I imagine trusting the plugins because they will be tested and source reviewed and realtime checksummed against tampering and peers will be able to validate that it actually ran and for mission critical plugins, we probably need an external verification, eg. blockchain.info for bitcoind operations
This is just wrong - it's like your trusting that other peers are running the correct NRS - of course they may not be and you have no way to know. The only thing you can do is verify results and compare them to what you know (and blacklist peers that disagree with you).
So your verification idea here is "ass about" (it would only be useful for a server to use to check that they are running the correct plugin themselves - it doesn't help the "script" owner in any way at all).
I know it is not perfect, that is why I am asking for feedback to make it right.
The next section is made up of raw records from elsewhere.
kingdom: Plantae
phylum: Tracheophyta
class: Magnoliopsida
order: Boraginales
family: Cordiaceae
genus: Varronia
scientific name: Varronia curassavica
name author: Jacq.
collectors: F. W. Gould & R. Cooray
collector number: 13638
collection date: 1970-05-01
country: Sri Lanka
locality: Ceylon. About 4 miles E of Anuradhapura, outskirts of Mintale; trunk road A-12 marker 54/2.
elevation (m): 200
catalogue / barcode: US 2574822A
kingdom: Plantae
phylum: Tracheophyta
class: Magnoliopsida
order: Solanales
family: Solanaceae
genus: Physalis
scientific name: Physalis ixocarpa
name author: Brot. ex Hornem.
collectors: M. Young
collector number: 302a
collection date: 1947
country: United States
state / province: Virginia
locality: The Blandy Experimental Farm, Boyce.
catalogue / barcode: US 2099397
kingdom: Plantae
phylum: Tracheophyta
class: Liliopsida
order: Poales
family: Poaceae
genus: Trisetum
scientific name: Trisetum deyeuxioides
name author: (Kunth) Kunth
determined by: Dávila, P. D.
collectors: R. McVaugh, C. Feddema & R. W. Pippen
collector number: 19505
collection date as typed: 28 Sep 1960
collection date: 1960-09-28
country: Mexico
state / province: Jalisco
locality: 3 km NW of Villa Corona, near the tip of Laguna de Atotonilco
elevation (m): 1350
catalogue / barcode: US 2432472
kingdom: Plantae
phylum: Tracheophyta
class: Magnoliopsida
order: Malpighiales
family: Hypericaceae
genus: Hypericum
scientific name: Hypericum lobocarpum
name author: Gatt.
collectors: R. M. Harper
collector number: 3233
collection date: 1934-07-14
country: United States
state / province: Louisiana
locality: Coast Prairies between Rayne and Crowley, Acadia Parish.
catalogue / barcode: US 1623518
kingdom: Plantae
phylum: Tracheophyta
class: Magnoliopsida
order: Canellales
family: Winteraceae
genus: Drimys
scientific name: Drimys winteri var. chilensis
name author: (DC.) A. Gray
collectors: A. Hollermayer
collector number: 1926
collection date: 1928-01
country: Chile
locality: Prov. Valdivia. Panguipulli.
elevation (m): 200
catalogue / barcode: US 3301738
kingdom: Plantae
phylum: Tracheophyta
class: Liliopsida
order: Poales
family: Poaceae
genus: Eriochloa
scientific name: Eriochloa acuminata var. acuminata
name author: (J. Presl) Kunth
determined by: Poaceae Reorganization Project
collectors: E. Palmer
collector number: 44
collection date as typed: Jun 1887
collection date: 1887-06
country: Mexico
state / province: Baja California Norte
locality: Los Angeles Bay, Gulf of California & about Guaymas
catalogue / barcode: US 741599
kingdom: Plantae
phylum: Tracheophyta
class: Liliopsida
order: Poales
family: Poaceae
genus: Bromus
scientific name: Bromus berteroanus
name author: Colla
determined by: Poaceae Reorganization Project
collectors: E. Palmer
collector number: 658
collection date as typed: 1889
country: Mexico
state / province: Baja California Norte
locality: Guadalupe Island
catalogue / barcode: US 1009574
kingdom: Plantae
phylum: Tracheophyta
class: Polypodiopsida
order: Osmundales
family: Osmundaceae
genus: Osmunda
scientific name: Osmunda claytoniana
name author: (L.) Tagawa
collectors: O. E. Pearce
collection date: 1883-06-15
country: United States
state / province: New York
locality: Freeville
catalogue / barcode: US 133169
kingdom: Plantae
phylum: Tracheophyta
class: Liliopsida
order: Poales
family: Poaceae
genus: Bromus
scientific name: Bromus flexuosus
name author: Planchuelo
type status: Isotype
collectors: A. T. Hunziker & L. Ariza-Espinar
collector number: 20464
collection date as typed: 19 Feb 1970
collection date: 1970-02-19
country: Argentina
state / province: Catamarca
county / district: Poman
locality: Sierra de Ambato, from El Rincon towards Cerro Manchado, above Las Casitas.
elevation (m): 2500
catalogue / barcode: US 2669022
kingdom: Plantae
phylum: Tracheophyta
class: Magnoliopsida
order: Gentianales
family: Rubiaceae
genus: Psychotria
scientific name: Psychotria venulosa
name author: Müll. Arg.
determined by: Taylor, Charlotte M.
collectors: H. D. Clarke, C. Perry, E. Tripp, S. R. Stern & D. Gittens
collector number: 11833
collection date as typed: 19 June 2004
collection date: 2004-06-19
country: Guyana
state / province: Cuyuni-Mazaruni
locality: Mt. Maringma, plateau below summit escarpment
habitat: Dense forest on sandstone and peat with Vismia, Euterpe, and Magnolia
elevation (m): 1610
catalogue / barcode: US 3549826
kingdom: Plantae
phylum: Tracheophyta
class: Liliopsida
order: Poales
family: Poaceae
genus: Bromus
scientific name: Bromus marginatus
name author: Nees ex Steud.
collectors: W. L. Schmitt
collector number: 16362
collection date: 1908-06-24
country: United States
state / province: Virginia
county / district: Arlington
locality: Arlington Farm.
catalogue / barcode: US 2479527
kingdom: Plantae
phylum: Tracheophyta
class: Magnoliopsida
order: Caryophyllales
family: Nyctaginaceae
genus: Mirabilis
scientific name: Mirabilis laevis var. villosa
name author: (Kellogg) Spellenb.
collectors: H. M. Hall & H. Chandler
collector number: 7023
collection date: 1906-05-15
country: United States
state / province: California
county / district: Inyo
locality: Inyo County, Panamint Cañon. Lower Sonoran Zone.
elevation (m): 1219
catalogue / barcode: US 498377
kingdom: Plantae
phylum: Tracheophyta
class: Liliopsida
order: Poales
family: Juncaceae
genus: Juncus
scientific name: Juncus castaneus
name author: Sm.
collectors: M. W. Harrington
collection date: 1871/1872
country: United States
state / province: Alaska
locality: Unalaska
I think it is at least closer and things like
http://www.wired.com/wiredscience/2014/02/cryptography-breakthrough/ give me hope that a solution is possible.
So you are saying that Evil Bob will spoof that he is running the correct everything. I think the referenced article says that it is possible to do what I want, even though it is supposed to be impossible, even for Evil Bob
Also, I must be too tired to understand why if the forging node can verify they are running the correct plugin and it puts the result of running the plugin into the forged block and the forged block is verified cryptographically by the peers, then why cant all the peers conclude properly that the correct plugin was indeed run on the correct input data (which is the output of NXT VM script)?
What am I missing? I am thinking that all script owners will be assured that the output of their script will be processed only by a validated NXTplugin.
James
Edit: ah, so we need to make sure that the forging node did the validation of the plugin. Couldnt we use zeroknowledge proof for that?